Start TEXT PASSAGE

It’s a brutal, year-round sport that sees horses and riders compete across the globe, from US events in the winter to stops in Hong Kong and Shanghai.


The Whitaker family are one of the sport’s most famous dynasties. His younger brother Michael has competed alongside John on British Olympic teams.
His children Robert, Louise and Joanne, as well as most of his nephews and nieces, also compete at an elite level in jumping.
His wife Claire, too, is a familiar face at the side of the competition arena and travels with him to most shows as well as owning one of his top horses Argento.
The rest of his string predominately belong to HRH Princess Haya’s “Team Harmony” who have supported Whitaker since 2014.
“I still ride five horses every day,” he says. “Nothing has changed in that regard. I don’t feel 62 at all. I might wake up in the morning feeling a bit achy but for some reason, when I’m on a horse I feel just as I did in my twenties.
“I’m far better riding than I am off a horse.”
His results back this up. Whitaker’s ability to adapt depending on the type or temperament of a horse has helped him collect 24 medals at Olympic, World and European championships during his long, distinguished career.

End TEXT PASSAGE
Start STORED DATA

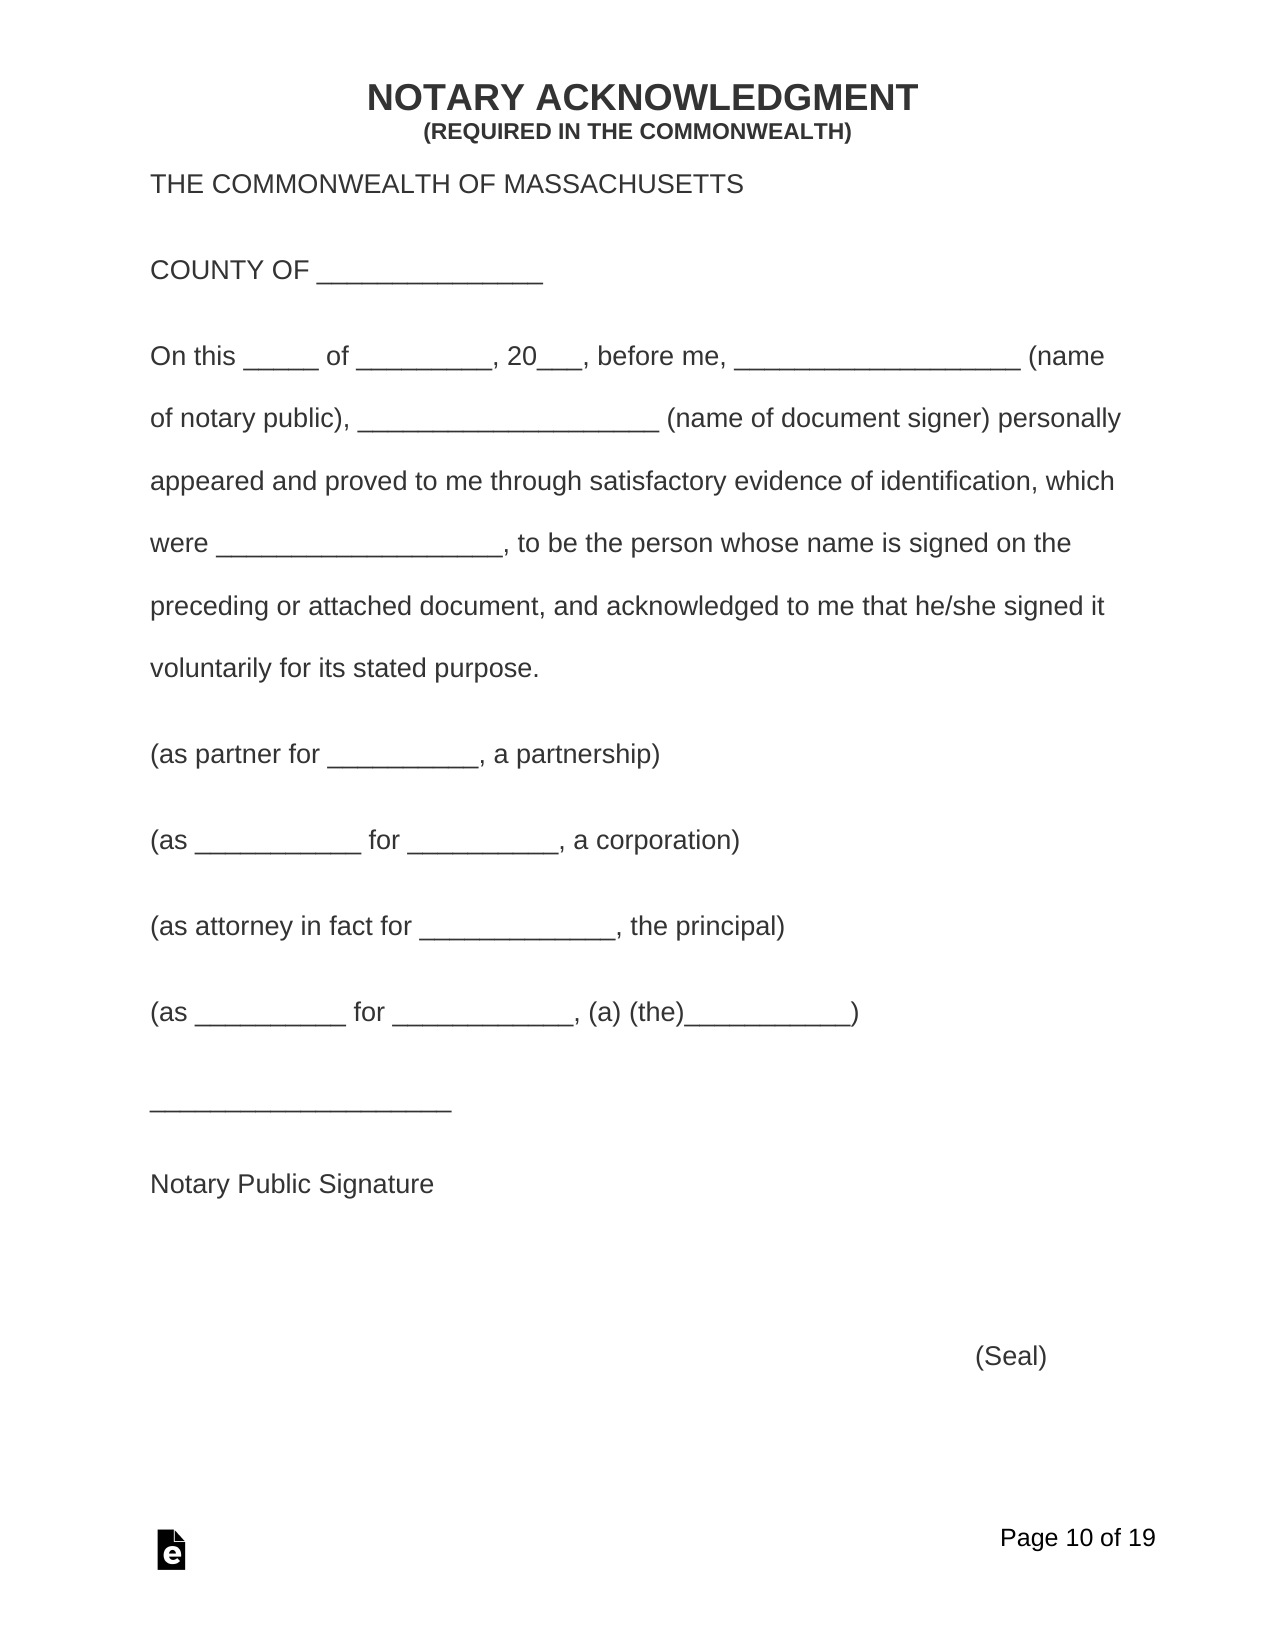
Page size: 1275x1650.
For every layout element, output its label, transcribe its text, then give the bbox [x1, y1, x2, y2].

End STORED DATA

### EXERCISE SET
**1)** Name every child of Whitaker that the Whitaker passage mentions.
**2)** According to the Whitaker passage, how many medals has Whitaker won at Olympic, World and European championships?
The data above comes from a separate source and is unrelated to the Whitaker passage.

### EXPECTED ANSWERS
**1)** Robert, Louise and Joanne

**2)** 24 medals